*ACTIVITY:* What you return should match the records below exactly.

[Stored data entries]
-*-

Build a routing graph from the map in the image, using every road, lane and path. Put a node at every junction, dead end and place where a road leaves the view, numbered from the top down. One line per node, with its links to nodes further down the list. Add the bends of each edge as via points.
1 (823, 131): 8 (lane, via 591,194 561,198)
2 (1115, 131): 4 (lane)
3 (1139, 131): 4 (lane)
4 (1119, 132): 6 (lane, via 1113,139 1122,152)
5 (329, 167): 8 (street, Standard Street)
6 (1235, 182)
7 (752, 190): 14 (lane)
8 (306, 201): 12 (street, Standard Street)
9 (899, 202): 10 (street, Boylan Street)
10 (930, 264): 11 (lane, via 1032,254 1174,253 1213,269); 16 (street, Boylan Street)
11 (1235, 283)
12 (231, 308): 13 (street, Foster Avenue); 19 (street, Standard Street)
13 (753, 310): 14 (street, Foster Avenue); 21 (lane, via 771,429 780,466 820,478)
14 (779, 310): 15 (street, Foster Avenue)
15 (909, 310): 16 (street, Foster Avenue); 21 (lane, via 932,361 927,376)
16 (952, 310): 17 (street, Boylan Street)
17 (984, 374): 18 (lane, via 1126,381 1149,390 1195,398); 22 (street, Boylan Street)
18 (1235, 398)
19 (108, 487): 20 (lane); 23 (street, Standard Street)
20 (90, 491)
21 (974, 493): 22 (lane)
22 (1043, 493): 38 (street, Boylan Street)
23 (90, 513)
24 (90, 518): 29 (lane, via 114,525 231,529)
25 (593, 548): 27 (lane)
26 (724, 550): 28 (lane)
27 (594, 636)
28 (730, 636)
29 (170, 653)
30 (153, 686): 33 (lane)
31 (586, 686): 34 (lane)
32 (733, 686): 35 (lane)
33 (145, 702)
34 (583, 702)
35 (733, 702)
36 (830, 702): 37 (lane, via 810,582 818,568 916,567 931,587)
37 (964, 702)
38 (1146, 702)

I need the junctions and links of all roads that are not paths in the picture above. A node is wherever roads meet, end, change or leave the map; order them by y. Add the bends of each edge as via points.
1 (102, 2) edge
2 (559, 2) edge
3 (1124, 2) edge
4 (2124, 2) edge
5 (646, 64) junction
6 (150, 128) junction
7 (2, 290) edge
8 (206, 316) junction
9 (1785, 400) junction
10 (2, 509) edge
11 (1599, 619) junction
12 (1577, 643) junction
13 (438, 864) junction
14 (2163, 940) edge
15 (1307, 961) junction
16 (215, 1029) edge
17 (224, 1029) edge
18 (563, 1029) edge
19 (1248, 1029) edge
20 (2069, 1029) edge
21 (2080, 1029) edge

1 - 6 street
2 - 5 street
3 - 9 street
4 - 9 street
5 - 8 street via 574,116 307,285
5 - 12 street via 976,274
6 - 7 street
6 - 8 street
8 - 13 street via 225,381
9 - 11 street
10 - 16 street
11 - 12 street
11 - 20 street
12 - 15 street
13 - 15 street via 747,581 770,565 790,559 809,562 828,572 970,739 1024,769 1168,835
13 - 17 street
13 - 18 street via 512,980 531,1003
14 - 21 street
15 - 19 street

-*-

*SOLUTION FOR THIS EXERCISE:*
Build a routing graph from the map in the image, using every road, lane and path. Put a node at every junction, dead end and place where a road leaves the view, numbered from the top down. One line per node, with its links to nodes further down the list. Add the bends of each edge as via points.
1 (823, 131): 8 (lane, via 591,194 561,198)
2 (1115, 131): 4 (lane)
3 (1139, 131): 4 (lane)
4 (1119, 132): 6 (lane, via 1113,139 1122,152)
5 (329, 167): 8 (street, Standard Street)
6 (1235, 182)
7 (752, 190): 14 (lane)
8 (306, 201): 12 (street, Standard Street)
9 (899, 202): 10 (street, Boylan Street)
10 (930, 264): 11 (lane, via 1032,254 1174,253 1213,269); 16 (street, Boylan Street)
11 (1235, 283)
12 (231, 308): 13 (street, Foster Avenue); 19 (street, Standard Street)
13 (753, 310): 14 (street, Foster Avenue); 21 (lane, via 771,429 780,466 820,478)
14 (779, 310): 15 (street, Foster Avenue)
15 (909, 310): 16 (street, Foster Avenue); 21 (lane, via 932,361 927,376)
16 (952, 310): 17 (street, Boylan Street)
17 (984, 374): 18 (lane, via 1126,381 1149,390 1195,398); 22 (street, Boylan Street)
18 (1235, 398)
19 (108, 487): 20 (lane); 23 (street, Standard Street)
20 (90, 491)
21 (974, 493): 22 (lane)
22 (1043, 493): 38 (street, Boylan Street)
23 (90, 513)
24 (90, 518): 29 (lane, via 114,525 231,529)
25 (593, 548): 27 (lane)
26 (724, 550): 28 (lane)
27 (594, 636)
28 (730, 636)
29 (170, 653)
30 (153, 686): 33 (lane)
31 (586, 686): 34 (lane)
32 (733, 686): 35 (lane)
33 (145, 702)
34 (583, 702)
35 (733, 702)
36 (830, 702): 37 (lane, via 810,582 818,568 916,567 931,587)
37 (964, 702)
38 (1146, 702)

I need the junctions and links of all roads that are not paths in the picture above. A node is wherever roads meet, end, change or leave the map; order them by y. Add the bends of each edge as via points.
1 (102, 2) edge
2 (559, 2) edge
3 (1124, 2) edge
4 (2124, 2) edge
5 (646, 64) junction
6 (150, 128) junction
7 (2, 290) edge
8 (206, 316) junction
9 (1785, 400) junction
10 (2, 509) edge
11 (1599, 619) junction
12 (1577, 643) junction
13 (438, 864) junction
14 (2163, 940) edge
15 (1307, 961) junction
16 (215, 1029) edge
17 (224, 1029) edge
18 (563, 1029) edge
19 (1248, 1029) edge
20 (2069, 1029) edge
21 (2080, 1029) edge

1 - 6 street
2 - 5 street
3 - 9 street
4 - 9 street
5 - 8 street via 574,116 307,285
5 - 12 street via 976,274
6 - 7 street
6 - 8 street
8 - 13 street via 225,381
9 - 11 street
10 - 16 street
11 - 12 street
11 - 20 street
12 - 15 street
13 - 15 street via 747,581 770,565 790,559 809,562 828,572 970,739 1024,769 1168,835
13 - 17 street
13 - 18 street via 512,980 531,1003
14 - 21 street
15 - 19 street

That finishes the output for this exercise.